● Exercise requirements: Wherever the word "Table" turns up in a line of the entries, copy that line.

Material to process Start Marker

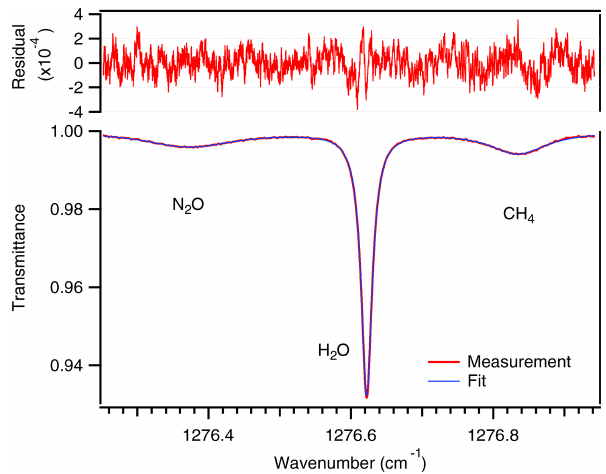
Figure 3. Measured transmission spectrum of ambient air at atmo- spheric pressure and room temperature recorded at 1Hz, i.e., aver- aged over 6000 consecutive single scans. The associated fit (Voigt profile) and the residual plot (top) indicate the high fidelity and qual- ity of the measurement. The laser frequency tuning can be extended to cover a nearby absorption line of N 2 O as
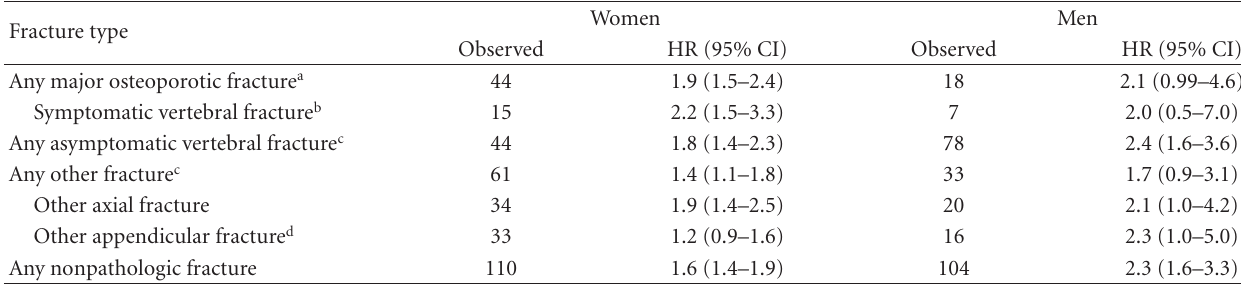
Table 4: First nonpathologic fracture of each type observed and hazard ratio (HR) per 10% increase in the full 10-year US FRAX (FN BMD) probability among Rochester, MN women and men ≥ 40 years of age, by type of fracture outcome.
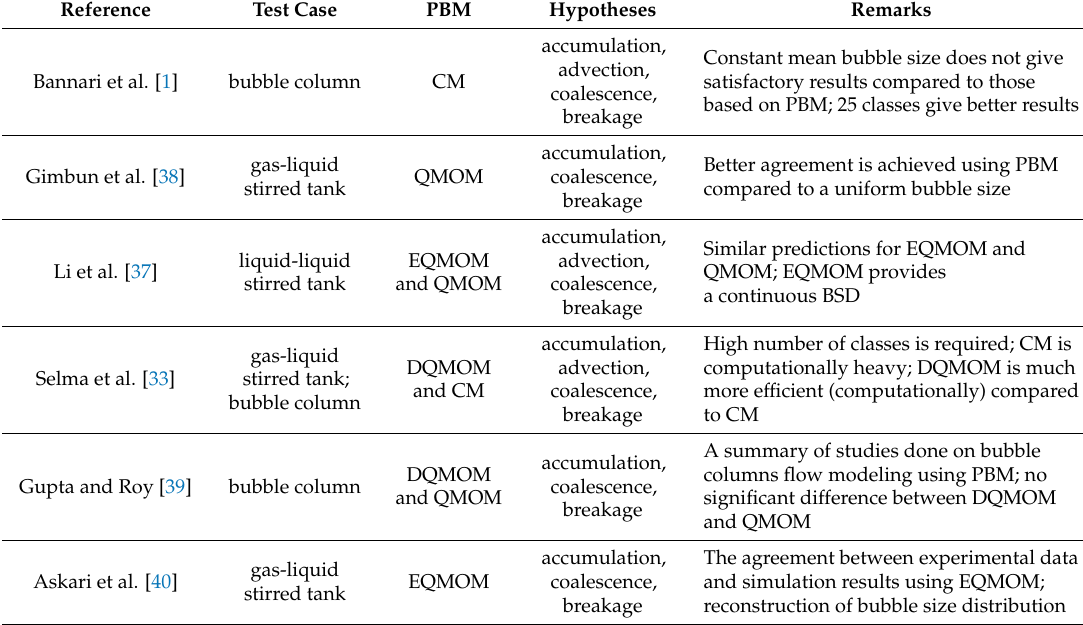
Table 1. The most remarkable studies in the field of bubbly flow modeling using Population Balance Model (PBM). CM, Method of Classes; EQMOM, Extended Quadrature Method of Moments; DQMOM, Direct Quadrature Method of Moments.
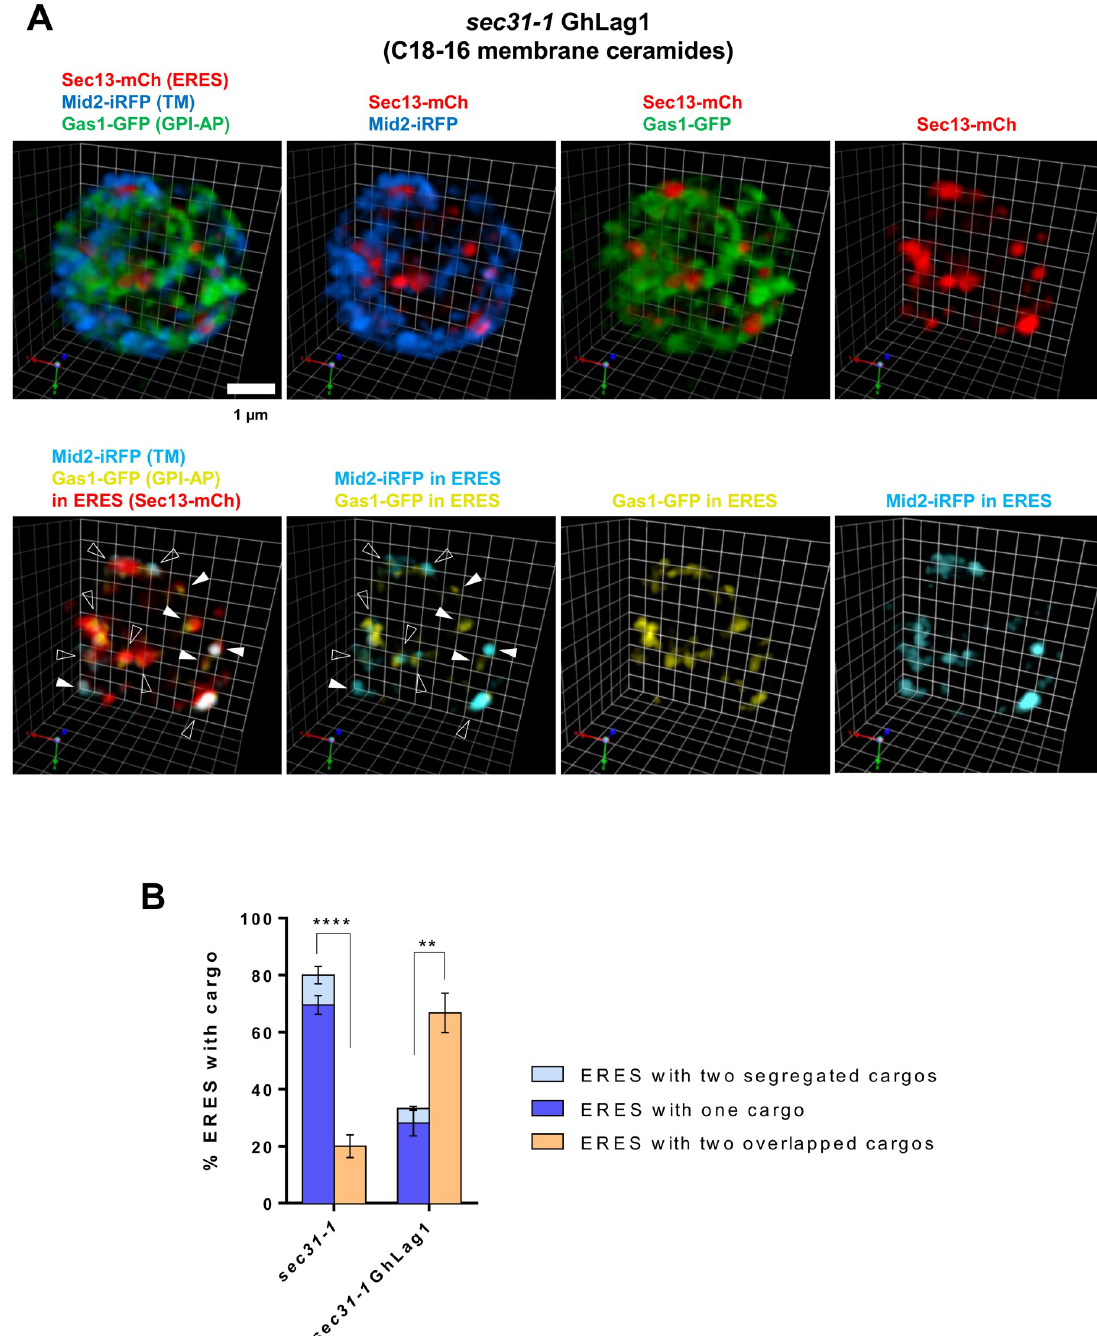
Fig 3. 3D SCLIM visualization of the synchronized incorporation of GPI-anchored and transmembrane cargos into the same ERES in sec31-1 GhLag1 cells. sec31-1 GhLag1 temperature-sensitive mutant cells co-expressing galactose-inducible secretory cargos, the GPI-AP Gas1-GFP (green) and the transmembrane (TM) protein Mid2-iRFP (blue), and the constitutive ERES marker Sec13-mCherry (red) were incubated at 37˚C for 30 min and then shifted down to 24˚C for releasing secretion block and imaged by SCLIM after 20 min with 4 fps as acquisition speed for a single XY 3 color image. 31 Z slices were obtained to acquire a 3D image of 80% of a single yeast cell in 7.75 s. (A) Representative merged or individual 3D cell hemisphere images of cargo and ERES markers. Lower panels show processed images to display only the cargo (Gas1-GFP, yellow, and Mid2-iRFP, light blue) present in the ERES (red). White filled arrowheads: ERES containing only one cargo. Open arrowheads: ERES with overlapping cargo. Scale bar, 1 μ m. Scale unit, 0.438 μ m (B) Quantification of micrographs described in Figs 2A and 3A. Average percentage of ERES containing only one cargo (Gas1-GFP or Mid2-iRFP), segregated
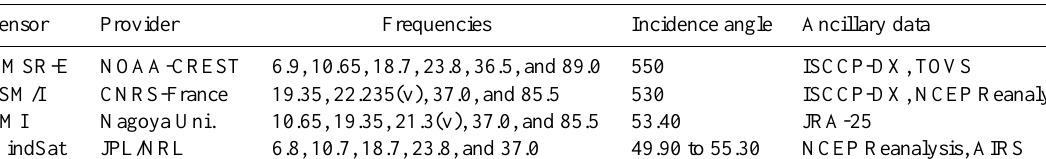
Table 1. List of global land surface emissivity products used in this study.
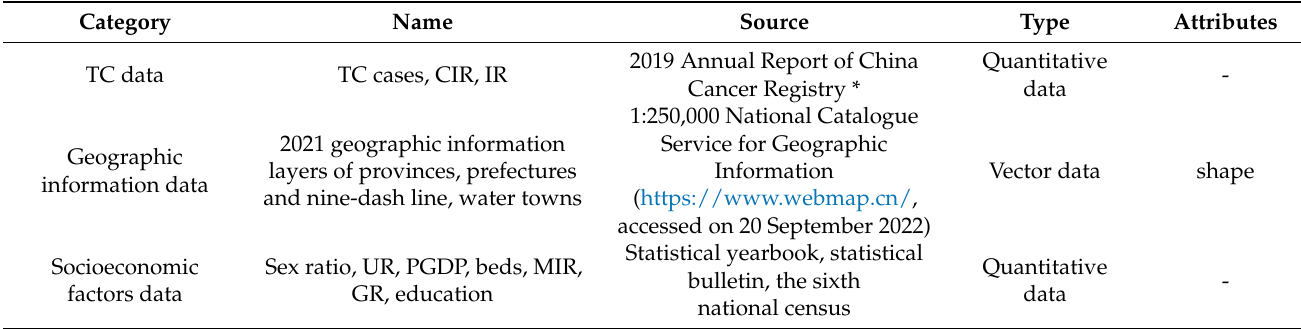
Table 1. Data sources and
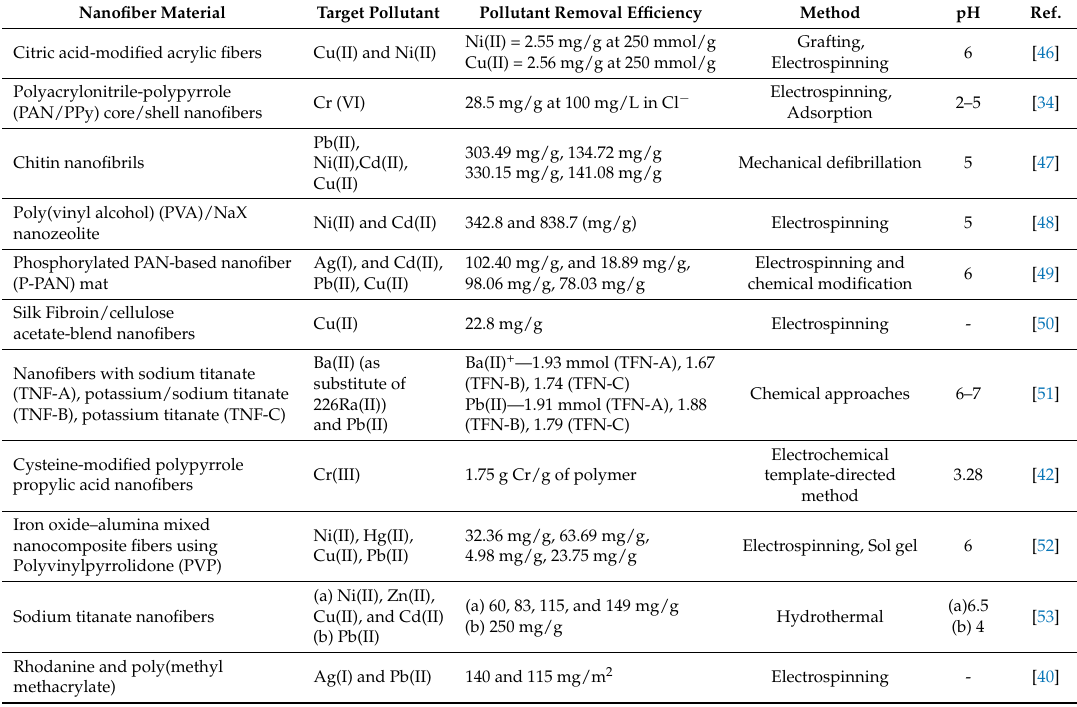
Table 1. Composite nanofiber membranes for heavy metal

Material to process End Marker

● The completed task:
Table 4: First nonpathologic fracture of each type observed and hazard ratio (HR) per 10% increase in the full 10-year US FRAX (FN BMD) probability among Rochester, MN women and men ≥ 40 years of age, by type of fracture outcome.
Table 1. The most remarkable studies in the field of bubbly flow modeling using Population Balance Model (PBM). CM, Method of Classes; EQMOM, Extended Quadrature Method of Moments; DQMOM, Direct Quadrature Method of Moments.
Table 1. List of global land surface emissivity products used in this study.
Table 1. Data sources and
Table 1. Composite nanofiber membranes for heavy metal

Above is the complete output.